§ **WHAT YOU WILL DO**:
Could the whole of the data below be written out verbatim?

§ **PROVIDED RECORDS**:
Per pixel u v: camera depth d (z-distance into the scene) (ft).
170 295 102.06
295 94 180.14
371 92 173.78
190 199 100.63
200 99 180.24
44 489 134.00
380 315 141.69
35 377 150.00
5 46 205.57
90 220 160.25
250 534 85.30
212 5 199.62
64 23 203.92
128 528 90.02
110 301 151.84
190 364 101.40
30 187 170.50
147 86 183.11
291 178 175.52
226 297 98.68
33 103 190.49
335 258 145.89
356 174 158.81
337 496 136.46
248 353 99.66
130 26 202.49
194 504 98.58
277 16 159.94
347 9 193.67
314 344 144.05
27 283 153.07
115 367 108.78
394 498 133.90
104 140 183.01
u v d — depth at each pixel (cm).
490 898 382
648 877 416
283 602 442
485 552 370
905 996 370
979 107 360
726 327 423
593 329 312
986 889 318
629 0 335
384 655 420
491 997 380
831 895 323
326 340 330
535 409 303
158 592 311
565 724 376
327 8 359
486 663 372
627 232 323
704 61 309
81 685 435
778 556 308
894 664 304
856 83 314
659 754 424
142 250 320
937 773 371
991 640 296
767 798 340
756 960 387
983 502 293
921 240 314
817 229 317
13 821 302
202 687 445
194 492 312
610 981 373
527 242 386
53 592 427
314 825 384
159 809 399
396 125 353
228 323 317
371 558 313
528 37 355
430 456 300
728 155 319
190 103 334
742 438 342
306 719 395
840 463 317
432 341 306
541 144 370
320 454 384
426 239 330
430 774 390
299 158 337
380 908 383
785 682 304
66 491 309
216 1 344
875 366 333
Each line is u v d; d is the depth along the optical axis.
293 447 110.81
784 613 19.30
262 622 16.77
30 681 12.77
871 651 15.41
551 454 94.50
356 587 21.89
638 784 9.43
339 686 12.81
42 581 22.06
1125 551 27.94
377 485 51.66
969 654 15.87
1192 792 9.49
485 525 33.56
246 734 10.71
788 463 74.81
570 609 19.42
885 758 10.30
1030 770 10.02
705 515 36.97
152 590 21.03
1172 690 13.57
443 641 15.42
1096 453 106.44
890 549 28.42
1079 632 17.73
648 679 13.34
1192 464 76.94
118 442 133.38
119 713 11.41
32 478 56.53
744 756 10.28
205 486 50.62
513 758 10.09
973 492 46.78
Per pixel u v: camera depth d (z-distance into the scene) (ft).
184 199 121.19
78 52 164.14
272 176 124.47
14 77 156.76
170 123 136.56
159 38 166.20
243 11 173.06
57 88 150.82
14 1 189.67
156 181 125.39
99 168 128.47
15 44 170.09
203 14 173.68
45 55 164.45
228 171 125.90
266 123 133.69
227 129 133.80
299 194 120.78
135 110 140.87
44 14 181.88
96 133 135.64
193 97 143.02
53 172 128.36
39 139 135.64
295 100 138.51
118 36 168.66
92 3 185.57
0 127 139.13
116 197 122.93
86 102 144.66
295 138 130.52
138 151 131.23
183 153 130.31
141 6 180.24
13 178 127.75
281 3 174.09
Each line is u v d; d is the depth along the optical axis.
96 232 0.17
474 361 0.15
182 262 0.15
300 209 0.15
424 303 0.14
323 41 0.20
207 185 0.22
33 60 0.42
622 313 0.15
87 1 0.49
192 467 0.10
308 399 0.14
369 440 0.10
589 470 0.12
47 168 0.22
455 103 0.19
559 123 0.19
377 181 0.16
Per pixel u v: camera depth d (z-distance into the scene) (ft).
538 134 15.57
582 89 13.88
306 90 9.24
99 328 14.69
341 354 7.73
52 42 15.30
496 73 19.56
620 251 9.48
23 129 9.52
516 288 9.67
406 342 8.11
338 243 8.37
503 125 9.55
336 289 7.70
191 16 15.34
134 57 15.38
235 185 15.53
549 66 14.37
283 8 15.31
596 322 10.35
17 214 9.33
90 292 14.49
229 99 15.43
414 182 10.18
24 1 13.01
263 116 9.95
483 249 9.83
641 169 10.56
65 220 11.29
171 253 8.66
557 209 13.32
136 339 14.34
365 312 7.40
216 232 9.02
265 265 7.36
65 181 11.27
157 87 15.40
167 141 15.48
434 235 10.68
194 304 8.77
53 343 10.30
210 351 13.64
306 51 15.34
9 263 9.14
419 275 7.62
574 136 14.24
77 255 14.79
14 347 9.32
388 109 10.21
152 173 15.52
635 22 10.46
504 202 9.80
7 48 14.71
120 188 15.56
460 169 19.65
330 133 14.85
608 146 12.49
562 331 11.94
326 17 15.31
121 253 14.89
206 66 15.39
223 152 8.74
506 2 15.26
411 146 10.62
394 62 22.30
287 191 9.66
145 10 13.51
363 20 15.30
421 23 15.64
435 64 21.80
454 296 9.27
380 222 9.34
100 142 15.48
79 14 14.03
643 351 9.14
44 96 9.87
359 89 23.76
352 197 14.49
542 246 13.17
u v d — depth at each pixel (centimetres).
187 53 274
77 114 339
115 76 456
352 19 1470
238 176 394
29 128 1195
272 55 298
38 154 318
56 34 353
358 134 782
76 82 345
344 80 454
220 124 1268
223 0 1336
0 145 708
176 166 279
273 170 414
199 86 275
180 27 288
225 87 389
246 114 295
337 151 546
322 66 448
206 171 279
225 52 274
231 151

§ **FINAL ANSWER**:
Per pixel u v: camera depth d (z-distance into the scene) (ft).
170 295 102.06
295 94 180.14
371 92 173.78
190 199 100.63
200 99 180.24
44 489 134.00
380 315 141.69
35 377 150.00
5 46 205.57
90 220 160.25
250 534 85.30
212 5 199.62
64 23 203.92
128 528 90.02
110 301 151.84
190 364 101.40
30 187 170.50
147 86 183.11
291 178 175.52
226 297 98.68
33 103 190.49
335 258 145.89
356 174 158.81
337 496 136.46
248 353 99.66
130 26 202.49
194 504 98.58
277 16 159.94
347 9 193.67
314 344 144.05
27 283 153.07
115 367 108.78
394 498 133.90
104 140 183.01
u v d — depth at each pixel (cm).
490 898 382
648 877 416
283 602 442
485 552 370
905 996 370
979 107 360
726 327 423
593 329 312
986 889 318
629 0 335
384 655 420
491 997 380
831 895 323
326 340 330
535 409 303
158 592 311
565 724 376
327 8 359
486 663 372
627 232 323
704 61 309
81 685 435
778 556 308
894 664 304
856 83 314
659 754 424
142 250 320
937 773 371
991 640 296
767 798 340
756 960 387
983 502 293
921 240 314
817 229 317
13 821 302
202 687 445
194 492 312
610 981 373
527 242 386
53 592 427
314 825 384
159 809 399
396 125 353
228 323 317
371 558 313
528 37 355
430 456 300
728 155 319
190 103 334
742 438 342
306 719 395
840 463 317
432 341 306
541 144 370
320 454 384
426 239 330
430 774 390
299 158 337
380 908 383
785 682 304
66 491 309
216 1 344
875 366 333
Each line is u v d; d is the depth along the optical axis.
293 447 110.81
784 613 19.30
262 622 16.77
30 681 12.77
871 651 15.41
551 454 94.50
356 587 21.89
638 784 9.43
339 686 12.81
42 581 22.06
1125 551 27.94
377 485 51.66
969 654 15.87
1192 792 9.49
485 525 33.56
246 734 10.71
788 463 74.81
570 609 19.42
885 758 10.30
1030 770 10.02
705 515 36.97
152 590 21.03
1172 690 13.57
443 641 15.42
1096 453 106.44
890 549 28.42
1079 632 17.73
648 679 13.34
1192 464 76.94
118 442 133.38
119 713 11.41
32 478 56.53
744 756 10.28
205 486 50.62
513 758 10.09
973 492 46.78
Per pixel u v: camera depth d (z-distance into the scene) (ft).
184 199 121.19
78 52 164.14
272 176 124.47
14 77 156.76
170 123 136.56
159 38 166.20
243 11 173.06
57 88 150.82
14 1 189.67
156 181 125.39
99 168 128.47
15 44 170.09
203 14 173.68
45 55 164.45
228 171 125.90
266 123 133.69
227 129 133.80
299 194 120.78
135 110 140.87
44 14 181.88
96 133 135.64
193 97 143.02
53 172 128.36
39 139 135.64
295 100 138.51
118 36 168.66
92 3 185.57
0 127 139.13
116 197 122.93
86 102 144.66
295 138 130.52
138 151 131.23
183 153 130.31
141 6 180.24
13 178 127.75
281 3 174.09
Each line is u v d; d is the depth along the optical axis.
96 232 0.17
474 361 0.15
182 262 0.15
300 209 0.15
424 303 0.14
323 41 0.20
207 185 0.22
33 60 0.42
622 313 0.15
87 1 0.49
192 467 0.10
308 399 0.14
369 440 0.10
589 470 0.12
47 168 0.22
455 103 0.19
559 123 0.19
377 181 0.16
Per pixel u v: camera depth d (z-distance into the scene) (ft).
538 134 15.57
582 89 13.88
306 90 9.24
99 328 14.69
341 354 7.73
52 42 15.30
496 73 19.56
620 251 9.48
23 129 9.52
516 288 9.67
406 342 8.11
338 243 8.37
503 125 9.55
336 289 7.70
191 16 15.34
134 57 15.38
235 185 15.53
549 66 14.37
283 8 15.31
596 322 10.35
17 214 9.33
90 292 14.49
229 99 15.43
414 182 10.18
24 1 13.01
263 116 9.95
483 249 9.83
641 169 10.56
65 220 11.29
171 253 8.66
557 209 13.32
136 339 14.34
365 312 7.40
216 232 9.02
265 265 7.36
65 181 11.27
157 87 15.40
167 141 15.48
434 235 10.68
194 304 8.77
53 343 10.30
210 351 13.64
306 51 15.34
9 263 9.14
419 275 7.62
574 136 14.24
77 255 14.79
14 347 9.32
388 109 10.21
152 173 15.52
635 22 10.46
504 202 9.80
7 48 14.71
120 188 15.56
460 169 19.65
330 133 14.85
608 146 12.49
562 331 11.94
326 17 15.31
121 253 14.89
206 66 15.39
223 152 8.74
506 2 15.26
411 146 10.62
394 62 22.30
287 191 9.66
145 10 13.51
363 20 15.30
421 23 15.64
435 64 21.80
454 296 9.27
380 222 9.34
100 142 15.48
79 14 14.03
643 351 9.14
44 96 9.87
359 89 23.76
352 197 14.49
542 246 13.17
u v d — depth at each pixel (centimetres).
187 53 274
77 114 339
115 76 456
352 19 1470
238 176 394
29 128 1195
272 55 298
38 154 318
56 34 353
358 134 782
76 82 345
344 80 454
220 124 1268
223 0 1336
0 145 708
176 166 279
273 170 414
199 86 275
180 27 288
225 87 389
246 114 295
337 151 546
322 66 448
206 171 279
225 52 274
231 151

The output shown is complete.